To begin, get yourself situated laying flat on a standard bench. Keep your feet on the floor. The dorks you see with their feet up on the bench are doing themselves a disserice. You need your feet to drive the push up as well as to provide stability. Always keep your head flat on the bench as well looking straight up at the weight.
Let’s Build Some Mass!
With your best workout gloves on, grab the bar with your elbows stable and tucked into your sides. They will naturally fall at about a 45 degree position at the bottom of your rep. Now begin to lower the weight slowly towards mid to lower pec, right around your nips!
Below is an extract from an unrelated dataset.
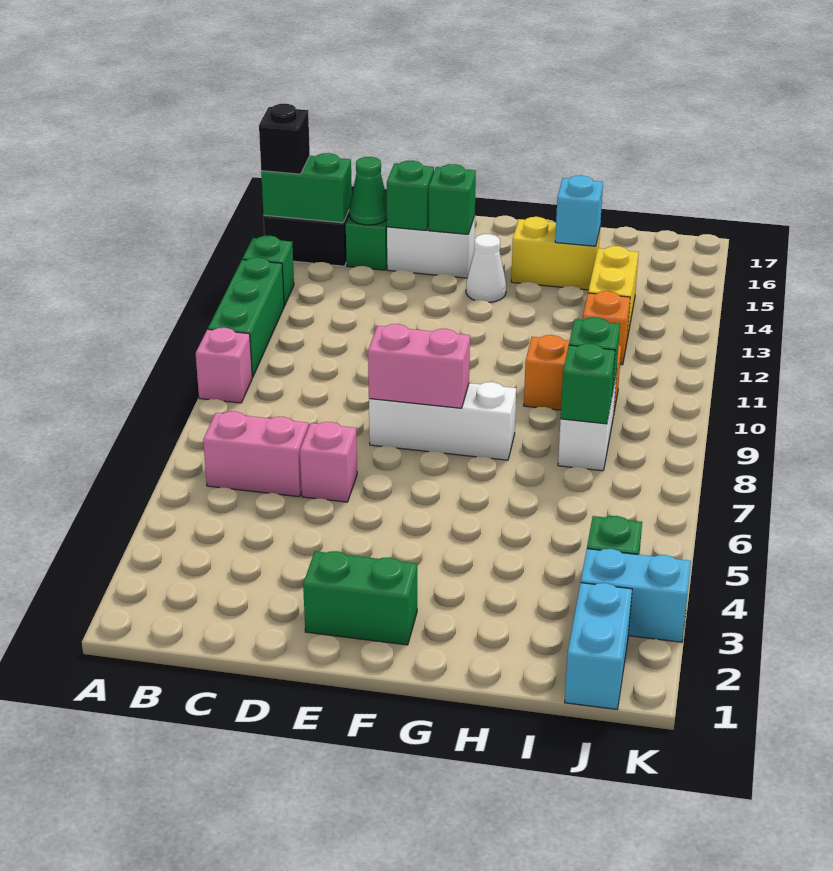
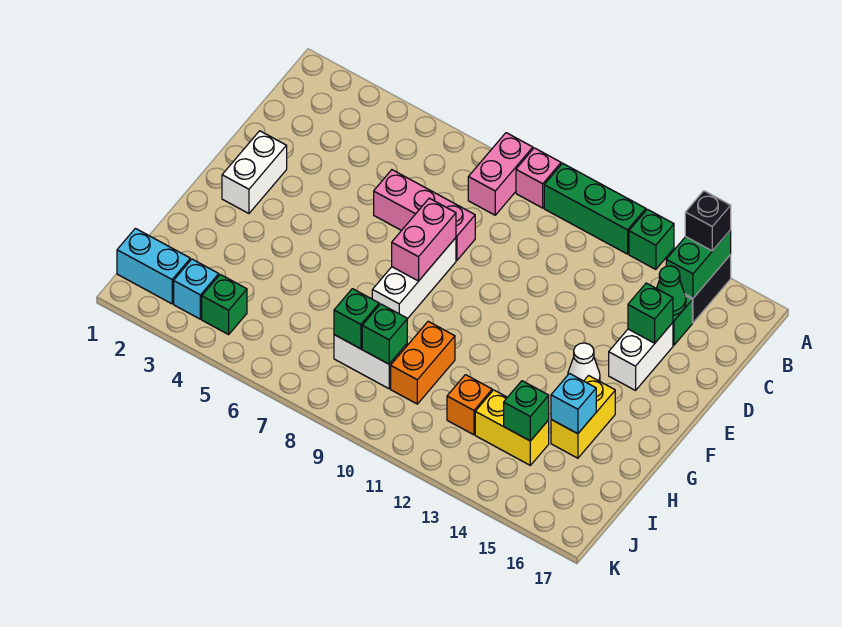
pink brick B6:C6 level 1 -> pink brick A8:B8 level 1
pink brick D6 level 1 -> pink brick D6:D8 level 1
green brick E2:F2 level 1 -> white brick E2:F2 level 1
green brick E15 level 2 -> green brick I14 level 2
cyan brick J3:K3 level 1 -> cyan brick J3 level 1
Now feel the power! Don’t just go thru the motions. With explosive force push the weight up from your chest. Don’t lock your elbows completely… ever! As soon as your elbow is locked, basic physics come into play. The weight of the barbell is driven straight through your arms just like two pillars holding it up. This isn’t the goal. The goal of this or any of the best chest workout for mass is to actually WORK the chest… not just try to look cool in the weight room. Start with a weight you can manage well and maintain proper form. Adding more weight to an exercise you haven’t mastered is only going to cause injury.
There are a ton of variations of the barbell bench press, however contrary to popular belief they all work the chest muscles relatively the same. I know some of your are pounding your chest in disagreement right now but it’s true! For example a decline chest press is not hitting your “lower chest.” Why, because there is no lower chest! You may feel like it’s hits your chest in a different position but physiologically your entire chest muscles are contracting and pushing the force. You may feel a bit stronger on a decline press but that’s simply because your range of motion is shorter which tends to eliminate weakness at the bottom of the motion.